In eukaryotes the most prominent examples of P-type ATPases are the Na+,K+-ATPase (sodium pump), the H+-ATPase (proton pump), the H+,K+-ATPase (proton-potassium pump) and the Ca2+-ATPases (calcium pumps). Mutations in the alpha2 and alpha3 subunit of Na,K-ATPase have been associated with neurological diseases, including rapid-onset dystonia-parkinsonism, familial hemiplegic migraine and alternating hemiplegia of childhood. Dysregulation and loss of expression of Na,K-ATPase and plasma membrane Ca-ATPases may be involved in cancer progression. Malfunctioning of the Ca-ATPases is also thought to contribute to hypertension and neurodegenerative diseases and mutations can cause cardiac dysfunction, deafness, hypertension and cerebellar ataxia. Mutations in the SERCA calcium pumps can cause heart failure, Brody myopathy and Darier disease and mutations in the Cu-ATPase genes cause Menkes and Wilson disease. Deficiencies in phospholipid flippases have been linked to progressive familial intrahepatic cholestasis, obesity, diabetes, hearing loss and neurological diseases.

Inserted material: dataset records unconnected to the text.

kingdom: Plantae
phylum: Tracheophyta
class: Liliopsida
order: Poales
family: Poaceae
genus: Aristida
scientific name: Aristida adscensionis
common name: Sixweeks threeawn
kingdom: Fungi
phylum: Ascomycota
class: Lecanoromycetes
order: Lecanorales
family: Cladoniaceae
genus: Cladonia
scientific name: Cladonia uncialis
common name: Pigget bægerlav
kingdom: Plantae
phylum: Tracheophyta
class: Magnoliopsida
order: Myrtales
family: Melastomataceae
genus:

It is only in recent years that many of the genetic mutations in P-type ATPases were linked to disease phenotypes. In this Frontiers Research Topic we aim to showcase an update on the disease-causing genetic mutations in P-type ATPases and their effects on enzyme function and structure. We also encourage experts in the field to contribute with their current knowledge of the physiological roles of P-type ATPases, newly identified functions of the better characterized pumps and to discuss the emerging functions of the less known P-type ATPase family members. We encourage the submission of expert opinions, commentaries, reviews, and manuscripts describing original data.